EXERCISE DETAILS: Below are the records. List every line holding the word "Projecting".

─── MATERIAL FOR THIS EXERCISE ───

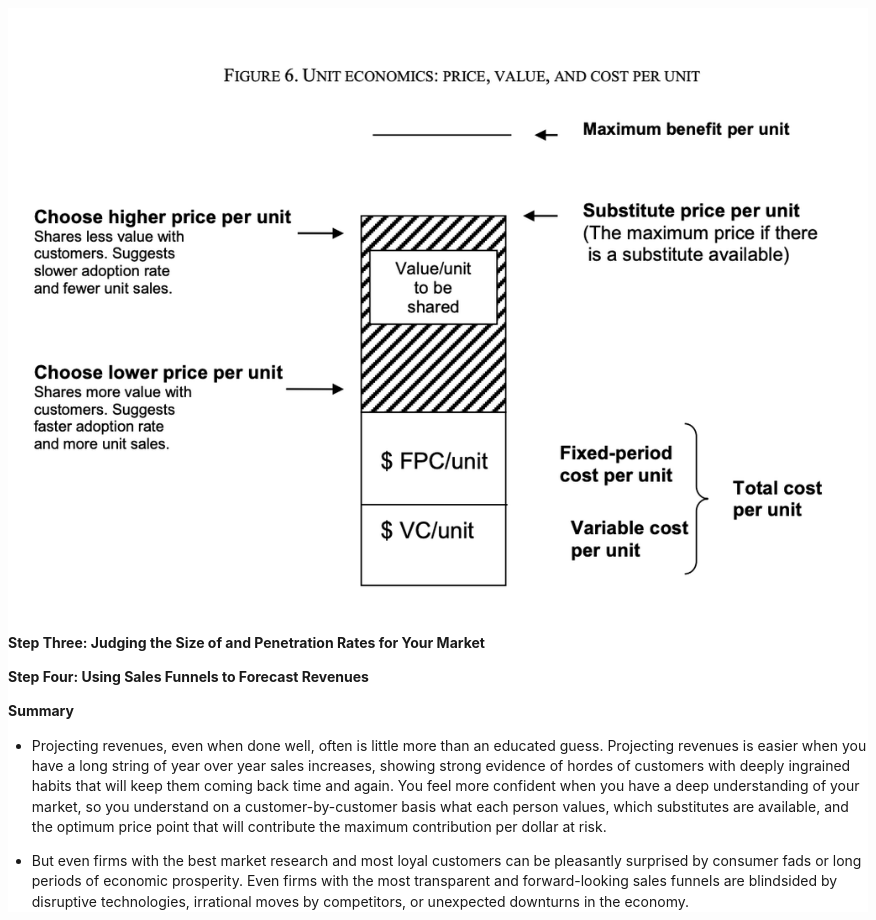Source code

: ![](./media/image57.png)

**Step Three: Judging the Size of and Penetration Rates for Your
Market**

**Step Four: Using Sales Funnels to Forecast Revenues**

**<span class="underline">Summary</span>**

  - Projecting revenues, even when done well, often is little more than
    an educated guess. Projecting revenues is easier when you have a
    long string of year over year sales increases, showing strong
    evidence of hordes of customers with deeply ingrained habits that
    will keep them coming back time and again. You feel more confident
    when you have a deep understanding of your market, so you understand
    on a customer-by-customer basis what each person values, which
    substitutes are available, and the optimum price point that will
    contribute the maximum contribution per dollar at risk.

  - But even firms with the best market research and most loyal
    customers can be pleasantly surprised by consumer fads or long
    periods of economic prosperity. Even firms with the most transparent
    and forward-looking sales funnels are blindsided by disruptive
    technologies, irrational moves by competitors, or unexpected
    downturns in the economy.
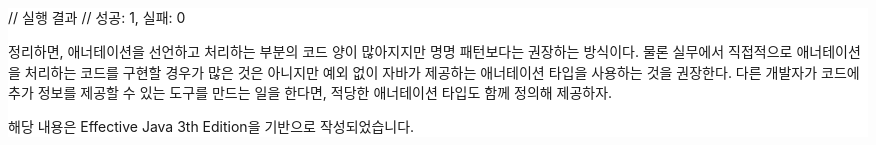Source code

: // 실행 결과
// 성공: 1, 실패: 0
</code></pre>

정리하면, 애너테이션을 선언하고 처리하는 부분의 코드 양이 많아지지만 명명 패턴보다는 권장하는 방식이다. 물론 실무에서 직접적으로 애너테이션을 처리하는 코드를
구현할 경우가 많은 것은 아니지만 예외 없이 자바가 제공하는 애너테이션 타입을 사용하는 것을 권장한다. 다른 개발자가 코드에 추가 정보를 제공할 수 있는
도구를 만드는 일을 한다면, 적당한 애너테이션 타입도 함께 정의해 제공하자.

<div class="post_caption">해당 내용은 Effective Java 3th Edition을 기반으로 작성되었습니다.</div>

───

TASK ANSWER:
  - Projecting revenues, even when done well, often is little more than
    an educated guess. Projecting revenues is easier when you have a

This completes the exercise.